Haute autorité de transparence, instance d’enquête sur l’enrichissement illicite des fonctionnaires, révision de loi de lutte contre la corruption… Le pouvoir exécutif multiplie, depuis quelques jours, des annonces sur sa volonté de mener «une réelle campagne mains propres». Intervenant, dimanche et hier à l’APN, le ministre de la Justice, Abderrachid Tabi, a annoncé la révision de la loi 06-01 relative à la prévention et la lutte contre la corruption et la création d’une autre instance, en sus de la haute autorité de transparence, chargée d’enquêter sur les signes extérieurs de richesse des fonctionnaires.
Hier encore, le ministre a affirmé que la haute autorité de transparence «sera dotée d’une instance d’enquête financière et administrative». Abderrachid Tabi affirme également que «la loi relative à la lutte contre la corruption ainsi que le code du commerce feront l’objet d’un amendement urgent avant la fin de l’année», estimant que les procédures relatives à la lutte contre ce fléau exigent la révision d’une série de lois dont le code des procédures pénales, le code pénal, la loi sur l’investissement et le code des marchés publics.
Face à ces annonces, des juristes restent sceptiques sur les résultats, mettant en cause «l’absence d’une réelle volonté de lutter contre la corruption».
«Combattre la corruption est une bonne chose.

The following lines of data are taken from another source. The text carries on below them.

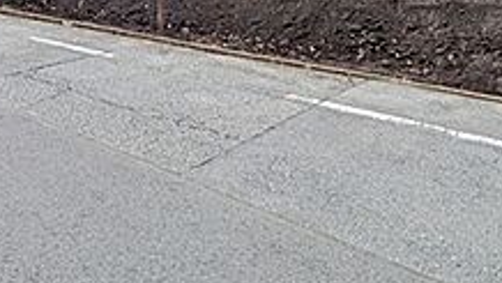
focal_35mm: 42
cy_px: -83
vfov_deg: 24.8
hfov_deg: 47.0
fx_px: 559
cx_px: 140
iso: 49
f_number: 2.2
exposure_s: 1/1145
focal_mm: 1.83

Mais la création d’autant d’instances est anormale. Pour lutter contre l’enrichissement illicite par exemple, la loi a déjà confié cette tâche à l’Inspection des impôts, chargée de la vérification des déclarations du patrimoine. A ce rythme, il y aura trop d’instances mais pas d’efficacité», explique Boudjema Ghechir, avocat.
Dans le même sens, il relève le problème de la protection des dénonciateurs des faits de corruption. «Ces derniers se retrouvent souvent poursuivis. Il faut donc leur assurer une réelle protection», lance-t-il.
Pour l’avocat Mostefa Bouchachi, «il n’y a pas de réelle volonté politique de lutter contre la corruption».
«Ça a commencé avec la loi de 2006 qui a fixé les condamnations pour des faits de corruption de 2 à 10 ans de prison. J’ai dit à l’époque que c’est une loi qui encourage les gens à verser dans la corruption. Ensuite, en 2015, il y a eu un amendement, dont l’article 6 stipule que les procureurs généraux et les procureurs de la République n’ont pas le droit d’ouvrir des enquêtes sans qu’il y ait une demande du conseil d’administration des entreprises. Tout récemment aussi, il y a eu une instruction selon laquelle les procureurs ne peuvent ouvrir une information judiciaire sans l’aval du ministre de la Justice. Cela confirme que le système politique ne veut pas s’attaquer réellement à la corruption», précise-t-il.
Abordant la création des instances chargées de la lutte contre la corruption, Mostefa Bouchachi rappelle également le contenu de la loi de 2006. «Ce texte a prévu la création d’une instance nationale de la lutte contre la corruption, rattachée à la Présidence et l’Office central de la répression de la corruption. Mais ils n’ont jamais rien fait. Comment alors faire confiance à des instances dont les membres sont désignés et qui restent sous la tutelle de l’Exécutif ?» demande-t-il.
Et de lancer : «Un système politique totalitaire qui ne respecte par la séparation des pouvoirs et qui ne respecte pas l’indépendance de la justice ne peut pas s’attaquer à la corruption.»